From The Washington Post via The Agonist comes news yesterday that TVC has been acting as a lobbying puppet of the pharmaceutical industry. In doing so, TVC apparently distorted the facts, smeared the TVC’s pro-life allies, and infuriated Republicans:
A Christian lobbying group [TVC] fighting the proposed importation of low-cost prescription drugs has received behind-the-scenes help from the drug industry, the latest example of pharmaceutical companies trying to influence Congress clandestinely. …
Several Republicans said pharmaceutical companies, through their lobbyists, contacted other conservative groups, including the Christian Coalition, about waging a similar campaign against the reimportation measure.

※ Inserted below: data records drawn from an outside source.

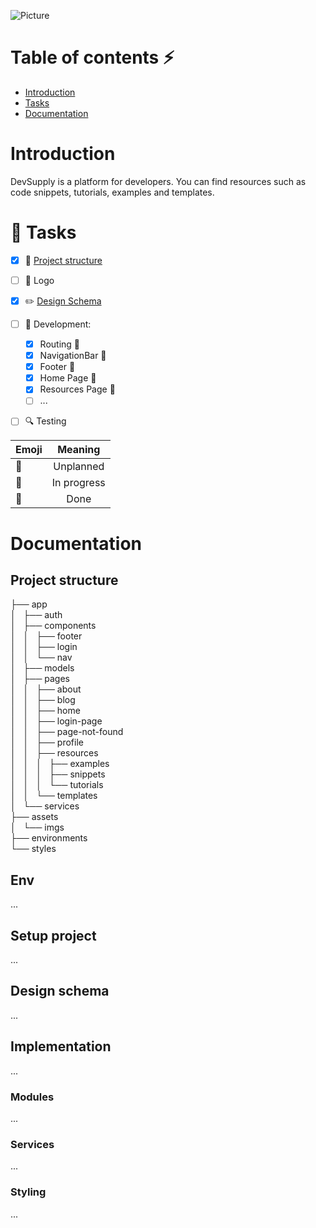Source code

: ![Picture](https://i.postimg.cc/xT29HJzq/devsupply-logo.png)

# Table of contents :zap:

- [Introduction](#intro)
- [Tasks](#tasks)
- [Documentation](#documentation)

# <a name="intro">Introduction</a>

DevSupply is a platform for developers. You can find resources such as code snippets, tutorials, examples and templates.

# <a name="tasks">:checkered_flag: Tasks</a>

- [x] :page_with_curl: [Project structure](#setup)
- [ ] :jack_o_lantern: Logo
- [x] :pencil2: [Design Schema](#design)
- [ ] :seedling: Development:
  * [x] Routing :hatched_chick:
  * [x] NavigationBar :hatched_chick:
  * [x] Footer :hatched_chick:
  * [x] Home Page :hatched_chick:
  * [X] Resources Page :hatched_chick:
  * [ ] ... 
- [ ] :mag: Testing




| Emoji         | Meaning       | 
| ------------- |:-------------:|
|   :egg:            | Unplanned     |
| :hatching_chick: | In progress   |
| :hatched_chick:  | Done          |





# <a name="documentation">Documentation</a>

## <a name="setup">Project structure</a>

├── app<br/>
│   ├── auth<br/>
│   ├── components<br/>
│   │   ├── footer<br/>
│   │   ├── login<br/>
│   │   └── nav<br/>
│   ├── models<br/>
│   ├── pages<br/>
│   │   ├── about<br/>
│   │   ├── blog<br/>
│   │   ├── home<br/>
│   │   ├── login-page<br/>
│   │   ├── page-not-found<br/>
│   │   ├── profile<br/>
│   │   ├── resources<br/>
│   │   │   ├── examples<br/>
│   │   │   ├── snippets<br/>
│   │   │   └── tutorials<br/>
│   │   └── templates<br/>
│   └── services<br/>
├── assets<br/>
│   └── imgs<br/>
├── environments<br/>
└── styles


## Env

...

## Setup project

...

## <a name="design">Design schema</a>

...

## Implementation

...

### Modules

...

### Services

...

### Styling

...
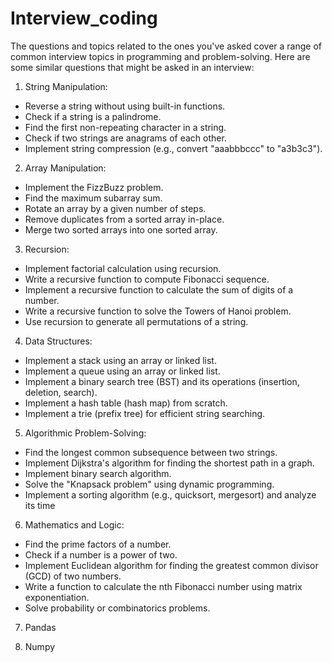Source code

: # Interview_coding

The questions and topics related to the ones you've asked cover a range of common interview topics in programming and problem-solving. Here are some similar questions that might be asked in an interview:

1. String Manipulation:

  - Reverse a string without using built-in functions.
  - Check if a string is a palindrome.
  - Find the first non-repeating character in a string.
  - Check if two strings are anagrams of each other.
  - Implement string compression (e.g., convert "aaabbbccc" to "a3b3c3").

2. Array Manipulation:

  - Implement the FizzBuzz problem.
  - Find the maximum subarray sum.
  - Rotate an array by a given number of steps.
  - Remove duplicates from a sorted array in-place.
  - Merge two sorted arrays into one sorted array.

3. Recursion:
  - Implement factorial calculation using recursion.
  - Write a recursive function to compute Fibonacci sequence.
  - Implement a recursive function to calculate the sum of digits of a number.
  - Write a recursive function to solve the Towers of Hanoi problem.
  - Use recursion to generate all permutations of a string.

4. Data Structures:
   
  - Implement a stack using an array or linked list.
  - Implement a queue using an array or linked list.
  - Implement a binary search tree (BST) and its operations (insertion, deletion, search).
  - Implement a hash table (hash map) from scratch.
  - Implement a trie (prefix tree) for efficient string searching.

5. Algorithmic Problem-Solving:

  - Find the longest common subsequence between two strings.
  - Implement Dijkstra's algorithm for finding the shortest path in a graph.
  - Implement binary search algorithm.
  - Solve the "Knapsack problem" using dynamic programming.
  - Implement a sorting algorithm (e.g., quicksort, mergesort) and analyze its time

6. Mathematics and Logic:

  - Find the prime factors of a number.
  - Check if a number is a power of two.
  - Implement Euclidean algorithm for finding the greatest common divisor (GCD) of two numbers.
  - Write a function to calculate the nth Fibonacci number using matrix exponentiation.
  - Solve probability or combinatorics problems.

7. Pandas

8. Numpy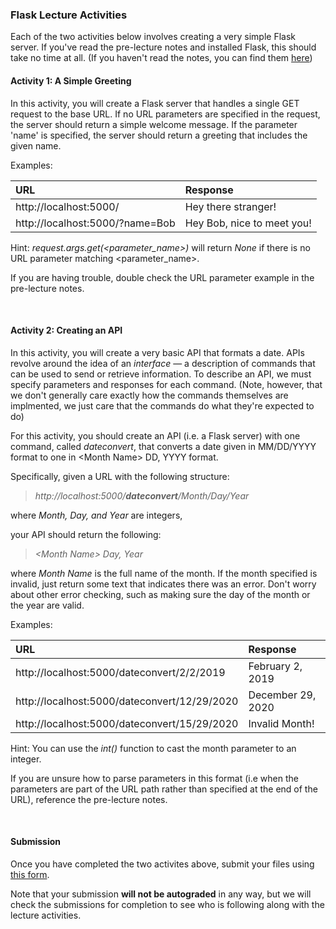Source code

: ### Flask Lecture Activities ###
Each of the two activities below involves creating a very simple Flask server. If you've read the pre-lecture notes and installed Flask, this should take no time at all. (If you haven't read the notes, you can find them [here](https://github.com/CS196Illinois/lecture-notes-sp19/blob/master/flask.md))

#### Activity 1: A Simple Greeting ####
In this activity, you will create a Flask server that handles a single GET request to the base URL. If no URL parameters are specified in the request, the server should return a simple welcome message. If the parameter 'name' is specified, the server should return a greeting that includes the given name.

Examples:

| URL                               | Response                    |
| :-------------------------------- | :-------------------------- |
| http://localhost:5000/            | Hey there stranger!         |
| http://localhost:5000/?name=Bob   | Hey Bob, nice to meet you!  |


Hint: *request.args.get(<parameter_name>)* will return *None* if there is no URL parameter matching <parameter_name>.

If you are having trouble, double check the URL parameter example in the pre-lecture notes.

<br>

#### Activity 2: Creating an API ####

In this activity, you will create a very basic API that formats a date. APIs revolve around the idea of an *interface* — a description of commands that can be used to send or retrieve information. To describe an API, we must specify parameters and responses for each command. (Note, however, that we don't generally care exactly how the commands themselves are implmented, we just care that the commands do what they're expected to do)

For this activity, you should create an API (i.e. a Flask server) with one command, called *dateconvert*, that converts a date given in MM/DD/YYYY format to one in \<Month Name\> DD, YYYY format.

Specifically, given a URL with the following structure:

> *http://<i></i>localhost:5000/**dateconvert**/Month/Day/Year*

where *Month, Day, and Year* are integers,

your API should return the following:

> *\<Month Name\> Day, Year*

where *Month Name* is the full name of the month. If the month specified is invalid, just return some text that indicates there was an error. Don't worry about other error checking, such as making sure the day of the month or the year are valid.

Examples:

| URL                                           | Response                    |
| :-------------------------------------------- | :-------------------------- |
| http://localhost:5000/dateconvert/2/2/2019    | February 2, 2019            |
| http://localhost:5000/dateconvert/12/29/2020  | December 29, 2020           |
| http://localhost:5000/dateconvert/15/29/2020  | Invalid Month!              |

Hint: You can use the *int()* function to cast the month parameter to an integer.

If you are unsure how to parse parameters in this format (i.e when the parameters are part of the URL path rather than specified at the end of the URL), reference the pre-lecture notes.

<br>

#### Submission ####

Once you have completed the two activites above, submit your files using [this form](https://goo.gl/forms/CxqxJyGhPwhlZ1Gd2).

Note that your submission **will not be autograded** in any way, but we will check the submissions for completion to see who is following along with the lecture activities.
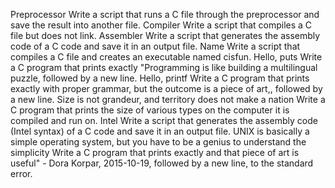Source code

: Preprocessor
Write a script that runs a C file through the preprocessor and save the result into another file.
Compiler
Write a script that compiles a C file but does not link.
Assembler
Write a script that generates the assembly code of a C code and save it in an output file.
Name
Write a script that compiles a C file and creates an executable named cisfun.
Hello, puts
Write a C program that prints exactly "Programming is like building a multilingual puzzle, followed by a new line.
Hello, printf
Write a C program that prints exactly with proper grammar, but the outcome is a piece of art,, followed by a new line.
Size is not grandeur, and territory does not make a nation
Write a C program that prints the size of various types on the computer it is compiled and run on.
Intel
Write a script that generates the assembly code (Intel syntax) of a C code and save it in an output file.
UNIX is basically a simple operating system, but you have to be a genius to understand the simplicity
Write a C program that prints exactly and that piece of art is useful" - Dora Korpar, 2015-10-19, followed by a new line, to the standard error.
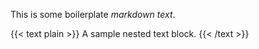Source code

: ---
---
This is some boilerplate *markdown* _text_.

{{< text plain >}}
A sample nested text block.
{{< /text >}}
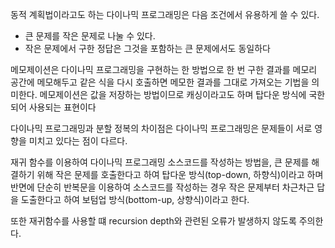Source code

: 동적 계획법이라고도 하는 다이나믹 프로그래밍은 다음 조건에서 유용하게 쓸 수 있다.
 - 큰 문제를 작은 문제로 나눌 수 있다.
 - 작은 문제에서 구한 정답은 그것을 포함하는 큰 문제에서도 동일하다
 
메모제이션은 다이나믹 프로그래밍을 구현하는 한 방법으로 한 번 구한 결과를 메모리 공간에 메모해두고 같은 식을 다시 호출하면 메모한 결과를 그대로 가져오는 기법을 의미한다.
메모제이션은 값을 저장하는 방법이므로 캐싱이라고도 하며 탑다운 방식에 국한되어 사용되는 표현이다

다이나믹 프로그래밍과 분할 정복의 차이점은 다이나믹 프로그래밍은 문제들이 서로 영향을 미치고 있다는 점이 다르다.

재귀 함수를 이용하여 다이나믹 프로그래밍 소스코드를 작성하는 방법을, 큰 문제를 해결하기 위해 작은 문제를 호출한다고 하여 탑다운 방식(top-down, 하향식)이라고 하며
반면에 단순히 반복문을 이용하여 소스코드를 작성하는 경우 작은 문제부터 차근차근 답을 도출한다고 하여 보텀업 방식(bottom-up, 상향식)이라고 한다.

또한 재귀함수를 사용할 떄 recursion depth와 관련된 오류가 발생하지 않도록 주의한다.
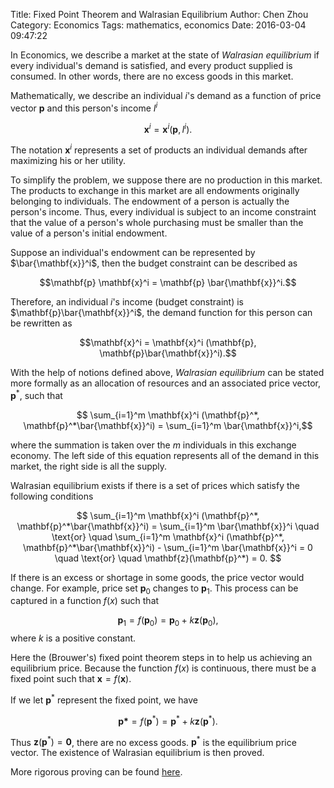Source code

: Title: Fixed Point Theorem and Walrasian Equilibrium
Author: Chen Zhou
Category: Economics
Tags: mathematics, economics
Date: 2016-03-04 09:47:22

In Economics, we describe a market at the state of *Walrasian
equilibrium* if every individual's demand is satisfied, and every
product supplied is consumed. In other words, there are no excess
goods in this market.

Mathematically, we describe an individual $i$'s demand as a
function of price vector $\mathbf{p}$ and this person's income $I^i$

$$\mathbf{x}^i = \mathbf{x}^i (\mathbf{p}, I^i).$$

The notation $\mathbf{x}^i$ represents a set of products an individual
demands after maximizing his or her utility.

To simplify the problem, we suppose there are no production in this
market. The products to exchange in this market are all endowments
originally belonging to individuals. The endowment of a person is
actually the person's income. Thus, every individual is subject to an
income constraint that the value of a person's whole purchasing must be
smaller than the value of a person's initial endowment.

Suppose an individual's endowment can be represented by
$\bar{\mathbf{x}}^i$, then the budget constraint can be described as

$$\mathbf{p} \mathbf{x}^i = \mathbf{p} \bar{\mathbf{x}}^i.$$

Therefore, an individual $i$'s income (budget constraint) is
$\mathbf{p}\bar{\mathbf{x}}^i$, the demand function for this person
can be rewritten as

$$\mathbf{x}^i = \mathbf{x}^i (\mathbf{p}, \mathbf{p}\bar{\mathbf{x}}^i).$$

With the help of notions defined above, *Walrasian equilibrium* can be
stated more formally as an allocation of resources and an associated
price vector, $\mathbf{p}^*$, such that

$$ \sum_{i=1}^m \mathbf{x}^i (\mathbf{p}^*, \mathbf{p}^*\bar{\mathbf{x}}^i)
	=
	\sum_{i=1}^m \bar{\mathbf{x}}^i,$$

where the summation is taken over the $m$ individuals in this exchange
economy. The left side of this equation represents all of the demand
in this market, the right side is all the supply.

Walrasian equilibrium exists if there is a set of prices which satisfy
the following conditions

$$ \sum_{i=1}^m \mathbf{x}^i (\mathbf{p}^*, \mathbf{p}^*\bar{\mathbf{x}}^i)
	=
	\sum_{i=1}^m \bar{\mathbf{x}}^i
	\quad \text{or} \quad
	\sum_{i=1}^m \mathbf{x}^i (\mathbf{p}^*, \mathbf{p}^*\bar{\mathbf{x}}^i)
	-
	\sum_{i=1}^m \bar{\mathbf{x}}^i = 0
	\quad \text{or} \quad
	\mathbf{z}(\mathbf{p}^*) = 0.
$$

If there is an excess or shortage in some goods, the price vector
would change. For example, price set $\mathbf{p}_0$ changes to
$\mathbf{p}_1$. This process can be captured in a function $f(x)$ such
that

$$\mathbf{p}_1 = f(\mathbf{p}_0) = \mathbf{p}_0 + k \mathbf{z}(\mathbf{p}_0),$$
where $k$ is a positive constant.

Here the (Brouwer's) fixed point theorem steps in to help us achieving an
equilibrium price. Because the function $f(x)$ is continuous, there
must be a fixed point such that $\mathbf{x} = f(\mathbf{x})$.

If we let $\mathbf{p}^*$ represent the fixed point, we have

$$\mathbf{p*} = f(\mathbf{p}^*) = \mathbf{p}^* +
k\mathbf{z}(\mathbf{p}^*).$$

Thus $\mathbf{z}(\mathbf{p}^*) = \mathbf{0}$, there are no excess
goods. $\mathbf{p}^*$ is the equilibrium price vector. The existence
of Walrasian equilibrium is then proved.

More rigorous proving can be found [here](https://en.wikipedia.org/wiki/Walras'_law).
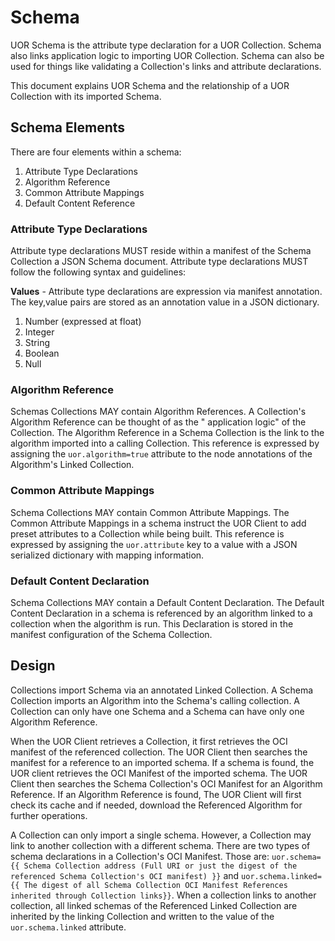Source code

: # Schema

UOR Schema is the attribute type declaration for a UOR Collection. Schema also links application logic to importing UOR Collection. Schema can also be used for things like validating a Collection's links and attribute declarations.

This document explains UOR Schema and the relationship of a UOR Collection with its imported Schema. 

## Schema Elements

There are four elements within a schema:

1. Attribute Type Declarations
2. Algorithm Reference
3. Common Attribute Mappings
4. Default Content Reference

### Attribute Type Declarations

Attribute type declarations MUST reside within a manifest of the Schema Collection a JSON Schema document. Attribute type
declarations MUST follow the following syntax and guidelines:

**Values** - Attribute type declarations are expression via manifest annotation. The key,value pairs are stored 
as an annotation value in a JSON dictionary.

1. Number (expressed at float)
2. Integer
3. String
4. Boolean
5. Null

### Algorithm Reference

Schemas Collections MAY contain Algorithm References. A Collection's Algorithm Reference can be thought of as the "
application logic" of the Collection. The Algorithm Reference in a Schema Collection is the link to the algorithm
imported into a calling Collection. This reference is expressed by assigning the `uor.algorithm=true` attribute to the
node annotations of the Algorithm's Linked Collection.

### Common Attribute Mappings

Schema Collections MAY contain Common Attribute Mappings. The Common Attribute Mappings in a schema instruct the UOR
Client to add preset attributes to a Collection while being built. This reference is expressed by assigning
the `uor.attribute` key to a value with a JSON serialized dictionary with mapping information.

### Default Content Declaration

Schema Collections MAY contain a Default Content Declaration. The Default Content Declaration in a schema is referenced by an algorithm linked to a collection when the algorithm is run.
This Declaration is stored in the manifest configuration of the Schema Collection.  

## Design

Collections import Schema via an annotated Linked Collection. A Schema Collection imports an Algorithm into the Schema's calling collection. A Collection can only have one Schema and a Schema can have only one Algorithm Reference.  

When the UOR Client retrieves a Collection, it first retrieves the OCI manifest of the referenced collection. The UOR Client then searches the manifest for a reference to an imported schema. If a schema is found, the UOR client retrieves the OCI Manifest of the imported schema. The UOR Client then searches the Schema Collection's OCI Manifest for an Algorithm Reference. If an Algorithm Reference is found, The UOR Client will first check its cache and if needed, download the Referenced Algorithm for further operations. 

A Collection can only import a single schema. However, a Collection may link to another collection with a different schema. There are two types of schema declarations in a Collection's OCI Manifest. Those are: `uor.schema={{ Schema Collection address (Full URI or just the digest of the referenced Schema Collection's OCI manifest) }}` and `uor.schema.linked={{ The digest of all Schema Collection OCI Manifest References inherited through Collection links}}`. When a collection links to another collection, all linked schemas of the Referenced Linked Collection are inherited by the linking Collection and written to the value of the `uor.schema.linked` attribute.



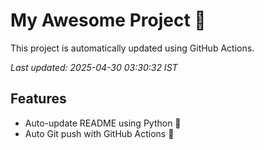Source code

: # My Awesome Project 🚀

This project is automatically updated using GitHub Actions.

_Last updated: 2025-04-30 03:30:32 IST_

## Features
- Auto-update README using Python 🐍
- Auto Git push with GitHub Actions 🤖
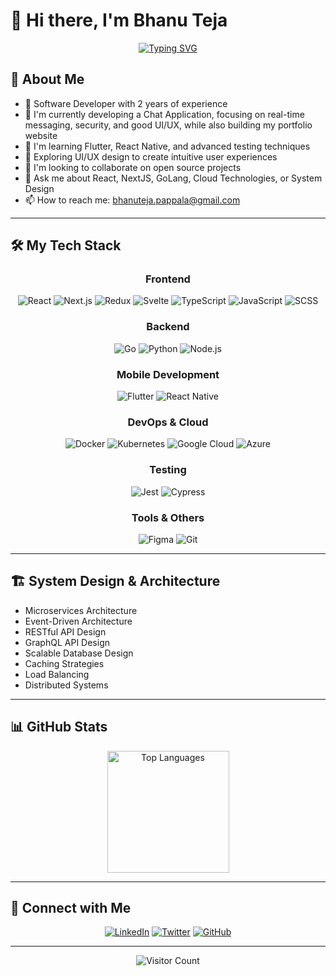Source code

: <!-- <div align="center">
  <table>
    <tr>
      <td>
        <div style="
          background: linear-gradient(135deg, #a8edea 0%, #fed6e3 100%);
          padding: 30px;
          border-radius: 20px;
          box-shadow: 0 10px 20px rgba(0, 0, 0, 0.1);
          max-width: 800px;
          margin: auto;
          transition: all 0.3s ease;
          ">
          <h1 style="
            color: #2c3e50;
            font-size: 3em;
            margin: 0;
            text-shadow: 1px 1px 2px rgba(0,0,0,0.1);
            font-weight: 700;
            letter-spacing: -1px;
            ">Bhanu Teja</h1>
          <p style="
            color: #34495e;
            font-size: 1.5em;
            margin: 15px 0 0;
            font-weight: 400;
            letter-spacing: 0.5px;
            line-height: 1.4;
            ">Software Developer</p>
        </div>
      </td>
    </tr>
  </table>
</div>
-->
# 👋 Hi there, I'm Bhanu Teja

<div align="center">
  
[![Typing SVG](https://readme-typing-svg.demolab.com?font=Fira+Code&pause=1000&color=6DD5FA&center=true&vCenter=true&width=450&lines=Software+Developer;UI%2FUX+Learner)](https://git.io/typing-svg)

</div>

## 💫 About Me

- 🚀 Software Developer with 2 years of experience
- 🔭 I'm currently developing a Chat Application, focusing on real-time messaging, security, and good UI/UX, while also building my portfolio website
- 🌱 I'm learning Flutter, React Native, and advanced testing techniques
- 🎨 Exploring UI/UX design to create intuitive user experiences
- 👯 I'm looking to collaborate on open source projects
- 💬 Ask me about React, NextJS, GoLang, Cloud Technologies, or System Design
- 📫 How to reach me: [bhanuteja.pappala@gmail.com](mailto:bhanuteja.pappala@gmail.com)

---

## 🛠️ My Tech Stack

<div align="center">

### Frontend
![React](https://img.shields.io/badge/-React-61DAFB?style=for-the-badge&logo=react&logoColor=black)
![Next.js](https://img.shields.io/badge/-Next.js-000000?style=for-the-badge&logo=next.js&logoColor=white)
![Redux](https://img.shields.io/badge/-Redux-764ABC?style=for-the-badge&logo=redux&logoColor=white)
![Svelte](https://img.shields.io/badge/-Svelte-FF3E00?style=for-the-badge&logo=svelte&logoColor=white)
![TypeScript](https://img.shields.io/badge/-TypeScript-3178C6?style=for-the-badge&logo=typescript&logoColor=white)
![JavaScript](https://img.shields.io/badge/-JavaScript-F7DF1E?style=for-the-badge&logo=javascript&logoColor=black)
![SCSS](https://img.shields.io/badge/-SCSS-CC6699?style=for-the-badge&logo=sass&logoColor=white)

### Backend
![Go](https://img.shields.io/badge/-Go-00ADD8?style=for-the-badge&logo=go&logoColor=white)
![Python](https://img.shields.io/badge/-Python-3776AB?style=for-the-badge&logo=python&logoColor=white)
![Node.js](https://img.shields.io/badge/-Node.js-339933?style=for-the-badge&logo=node.js&logoColor=white)

### Mobile Development
![Flutter](https://img.shields.io/badge/-Flutter-02569B?style=for-the-badge&logo=flutter&logoColor=white)
![React Native](https://img.shields.io/badge/-React_Native-61DAFB?style=for-the-badge&logo=react&logoColor=black)

### DevOps & Cloud
![Docker](https://img.shields.io/badge/-Docker-2496ED?style=for-the-badge&logo=docker&logoColor=white)
![Kubernetes](https://img.shields.io/badge/-Kubernetes-326CE5?style=for-the-badge&logo=kubernetes&logoColor=white)
![Google Cloud](https://img.shields.io/badge/-Google_Cloud-4285F4?style=for-the-badge&logo=google-cloud&logoColor=white)
![Azure](https://img.shields.io/badge/-Azure-0089D6?style=for-the-badge&logo=microsoft-azure&logoColor=white)

### Testing
![Jest](https://img.shields.io/badge/-Jest-C21325?style=for-the-badge&logo=jest&logoColor=white)
![Cypress](https://img.shields.io/badge/-Cypress-17202C?style=for-the-badge&logo=cypress&logoColor=white)

### Tools & Others
![Figma](https://img.shields.io/badge/-Figma-F24E1E?style=for-the-badge&logo=figma&logoColor=white)
![Git](https://img.shields.io/badge/-Git-F05032?style=for-the-badge&logo=git&logoColor=white)

</div>

---

## 🏗️ System Design & Architecture

- Microservices Architecture
- Event-Driven Architecture
- RESTful API Design
- GraphQL API Design
- Scalable Database Design
- Caching Strategies
- Load Balancing
- Distributed Systems

---

## 📊 GitHub Stats


<div align="center">
  <img src="https://github-readme-stats.vercel.app/api/top-langs/?username=banu-teja&layout=compact&theme=radical&count_private=true" alt="Top Languages" height="195px" />
<!--   <img src="https://github-readme-streak-stats.herokuapp.com/?user=banu-teja&theme=radical" alt="Your GitHub Streak" height="195px" /> -->
</div>

<!-- <div align="center">
  <img src="https://github-readme-stats.vercel.app/api?username=banu-teja&show_icons=true&theme=radical" alt="Your GitHub Stats" height="195px" />
  <img src="https://github-readme-streak-stats.herokuapp.com/?user=banu-teja&theme=radical" alt="Your GitHub Streak" height="195px" />
</div> -->


---


## 🤝 Connect with Me

<div align="center">
  
[![LinkedIn](https://img.shields.io/badge/LinkedIn-0077B5?style=for-the-badge&logo=linkedin&logoColor=white)](https://www.linkedin.com/in/bhanutejap/)
[![Twitter](https://img.shields.io/badge/Twitter-1DA1F2?style=for-the-badge&logo=twitter&logoColor=white)](https://twitter.com/bhanuteja_naidu)
[![GitHub](https://img.shields.io/badge/GitHub-100000?style=for-the-badge&logo=github&logoColor=white)](https://github.com/banu-teja)
<!-- [![Portfolio](https://img.shields.io/badge/Portfolio-FF5722?style=for-the-badge&logo=google-chrome&logoColor=white)](https://yourportfolio.com) -->

</div>

---


<div align="center">
  
  ![Visitor Count](https://profile-counter.glitch.me/banu-teja/count.svg)
    
</div>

The Traditional Values Coalition was the only taker because several abortion opponents questioned the accuracy of the drug industry’s argument, according to lawmakers and conservative activists. …
House Republicans were so offended by the mailings that they recently barred the TVC and its leader, the Rev. Louis P. Sheldon, from attending future meetings of the Values Action Team, an umbrella group of socially conservative Republicans.
Addendum: National Review senior editor Ramesh Ponnuru weighs in today against the TVC’s tactics.